Sobre su potencial como objeto cultural hay que destacar como hecho innovador que no son únicamente un medio de representación, sino que como veremos a continuación son capaces de generar dentro de sus espacios digitales eventos que se materializan en el exterior.
Una de las hipótesis más interesantes sobre esto último es la que proponen Muriel y Crawford en Video games as culture: considering the role and importance of Video Games in contemporary society que nos hablan de una “video-ludificación” de las sociedades actuales. Parten de la premisa del videojuego como el producto cultural clave del neoliberalismo, moldeado ideológicamente por este último desde su nacimiento, para explicar que la lógica y mecánicas del videojuego habrían trascendido al medio para moldear el resto de aspecto de nuestras vidas. Ya sea el diseño de las redes sociales, los intentos de “gamificar” la educación o el trabajo (meter conceptos de los videojuegos para rediseñar la actividad en sí) llegarían a cada institución y lugar de nuestro sistema. Incluso la guerra habría cambiado como resultado de este proceso. Al igual que hacía Scott Pilgrim estaríamos procesando la realidad como si fuese un videojuego, la única diferencia es que este último al ser un personaje ficticio al menos tenía poderes, nosotros solo nos estaríamos comiendo una capa más sofisticada de alienación.
La segunda definición que me gustaría citar para comenzar a pensar el aspecto político del videojuego es la del investigador Alberto Venegas [7]:
“Una creación digital donde intervienen uno o más usuarios, quienes a través del control de uno o más actores virtuales participan de una narrativa a través del juego y ven limitadas sus decisiones y acciones dentro del mundo virtual por unas reglas determinadas.” [8]
Esta sencilla definición nos da tres elementos clave para entender cómo funcionan los videojuegos y como podría funcionar su uso político. Sería una mezcla de narrativa (que mensaje nos quiere contar el juego), las normas que rigen el juego y lo que Venegas llama posteriormente “playfulness” que vendría ser la libertad del jugador dentro del juego para jugarlo como le apetezca.

REGISTROS PROPORCIONADOS —
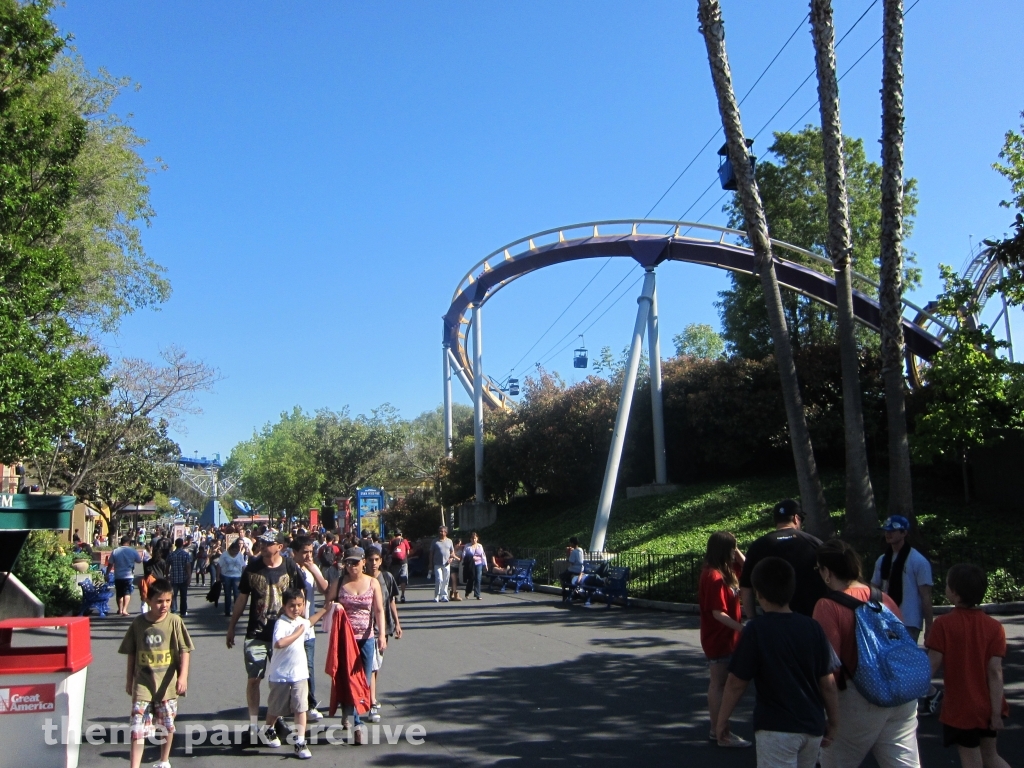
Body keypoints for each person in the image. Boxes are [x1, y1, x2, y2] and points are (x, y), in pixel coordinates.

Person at [717, 557, 839, 765]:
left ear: (759, 593)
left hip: (776, 726)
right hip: (811, 724)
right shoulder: (812, 628)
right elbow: (827, 683)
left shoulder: (757, 630)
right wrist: (833, 722)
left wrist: (722, 719)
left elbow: (736, 683)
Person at [812, 539, 920, 768]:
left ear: (827, 572)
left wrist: (828, 713)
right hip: (900, 694)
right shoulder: (883, 598)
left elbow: (829, 667)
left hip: (858, 698)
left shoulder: (827, 606)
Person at [926, 564, 1011, 768]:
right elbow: (994, 671)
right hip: (988, 704)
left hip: (961, 708)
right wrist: (996, 712)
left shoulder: (943, 624)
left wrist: (910, 689)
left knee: (971, 761)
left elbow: (932, 664)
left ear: (954, 593)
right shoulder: (994, 627)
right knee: (991, 756)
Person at [226, 529, 306, 735]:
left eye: (268, 543)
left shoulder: (290, 567)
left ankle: (275, 720)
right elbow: (242, 599)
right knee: (254, 678)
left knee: (280, 681)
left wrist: (301, 624)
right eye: (261, 542)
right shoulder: (252, 568)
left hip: (283, 633)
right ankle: (253, 724)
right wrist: (232, 627)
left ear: (280, 547)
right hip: (257, 633)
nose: (262, 546)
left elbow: (300, 595)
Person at [118, 577, 194, 768]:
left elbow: (185, 649)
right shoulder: (138, 623)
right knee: (137, 727)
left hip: (167, 684)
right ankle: (134, 765)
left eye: (168, 601)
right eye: (159, 601)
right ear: (148, 600)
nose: (164, 605)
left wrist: (183, 677)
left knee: (166, 725)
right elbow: (131, 652)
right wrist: (129, 680)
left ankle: (163, 760)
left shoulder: (174, 622)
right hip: (143, 682)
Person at [870, 515, 939, 715]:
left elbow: (925, 596)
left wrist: (929, 625)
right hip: (886, 618)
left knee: (904, 663)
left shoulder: (917, 561)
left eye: (893, 530)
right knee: (889, 662)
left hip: (909, 618)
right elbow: (875, 587)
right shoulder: (883, 560)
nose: (889, 534)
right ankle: (929, 692)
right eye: (886, 530)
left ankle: (910, 703)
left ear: (904, 533)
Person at [324, 547, 387, 742]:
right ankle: (351, 716)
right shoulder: (339, 582)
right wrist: (335, 606)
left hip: (366, 638)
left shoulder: (372, 582)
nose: (352, 566)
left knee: (364, 680)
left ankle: (357, 719)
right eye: (348, 563)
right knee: (346, 677)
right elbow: (328, 604)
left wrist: (382, 635)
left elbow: (378, 610)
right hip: (345, 639)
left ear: (363, 563)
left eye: (356, 562)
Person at [261, 588, 328, 759]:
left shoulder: (301, 621)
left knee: (301, 708)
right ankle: (268, 729)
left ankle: (300, 742)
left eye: (300, 605)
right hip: (280, 675)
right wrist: (298, 632)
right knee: (276, 709)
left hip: (299, 675)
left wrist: (326, 609)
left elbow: (310, 621)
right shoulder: (281, 623)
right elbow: (279, 643)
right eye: (292, 606)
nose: (296, 609)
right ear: (284, 606)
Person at [698, 532, 746, 746]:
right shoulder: (714, 577)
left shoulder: (727, 571)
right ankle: (719, 730)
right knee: (719, 683)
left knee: (724, 683)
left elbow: (748, 567)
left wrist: (736, 550)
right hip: (718, 637)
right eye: (731, 548)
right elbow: (718, 613)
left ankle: (719, 728)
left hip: (729, 637)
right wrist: (742, 628)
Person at [740, 498, 825, 619]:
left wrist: (753, 619)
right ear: (796, 518)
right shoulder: (814, 543)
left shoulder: (758, 546)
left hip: (773, 621)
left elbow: (746, 588)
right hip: (812, 617)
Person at [291, 535, 328, 723]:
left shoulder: (311, 569)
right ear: (294, 553)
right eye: (304, 552)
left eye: (311, 552)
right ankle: (290, 703)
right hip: (290, 628)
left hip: (308, 628)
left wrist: (313, 567)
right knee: (289, 667)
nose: (308, 555)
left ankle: (310, 704)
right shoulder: (288, 569)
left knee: (309, 668)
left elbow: (325, 589)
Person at [365, 545, 402, 724]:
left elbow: (392, 601)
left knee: (376, 663)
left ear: (381, 561)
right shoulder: (361, 579)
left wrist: (397, 624)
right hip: (365, 628)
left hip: (384, 626)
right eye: (370, 559)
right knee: (369, 663)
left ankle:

TAREAS REQUERIDAS —
1. Según el fragmento sobre los videojuegos, ¿con qué término describen Muriel y Crawford lo que estaría ocurriendo en las sociedades actuales?
2. Retoma el fragmento sobre los videojuegos y prosíguelo a partir de su última oración.

RESPUESTAS POR TAREA —
1. Con el término "video-ludificación".

2.
La narrativa es quizás lo más evidente, quien diseña el videojuego quiere contarnos una historia al igual que quien pinta un cuadro o hace una película. Y como hacemos con otros productos culturales deberíamos entender que lo que nos narra tiene consciente o inconscientemente una serie de valores de fondo que son el motor de la narrativa. Además, hay que tener en cuenta que como ocurre con otros tipos de textos, existen diferentes interpretaciones de dicha narrativa pueden ser contradictorias entre sí y alejarse de la supuesta intención original del autor.
Por ejemplo, el primer título de la saga Bioshock (2007) nos invita a explorar las ruinas de la utopía libertaria fallida de Rapture, una ciudad submarina creada en una línea temporal alternativa a la nuestra. Esta obra fue diseñada según su director creativo Ken Levine como una crítica política a la ideología objetivista de Ayn Rand, filósofa de referencia del sector libertario de la derecha estadounidense. Nuestro recorrido por Rapture y lo que aprendemos de la guerra civil que destrozó la ciudad construida por Andrew Ryan debería enseñarnos que transformar la sociedad hacia un modelo de extremo individualismo, un libre mercado sin ninguna regulación y la inexistencia de un solo derecho social acompañada de un discurso meritocrático solo lleva a la autodestrucción de dicha sociedad en el momento en que los individuos llevan hasta el final la competición por monopolizar el mercado.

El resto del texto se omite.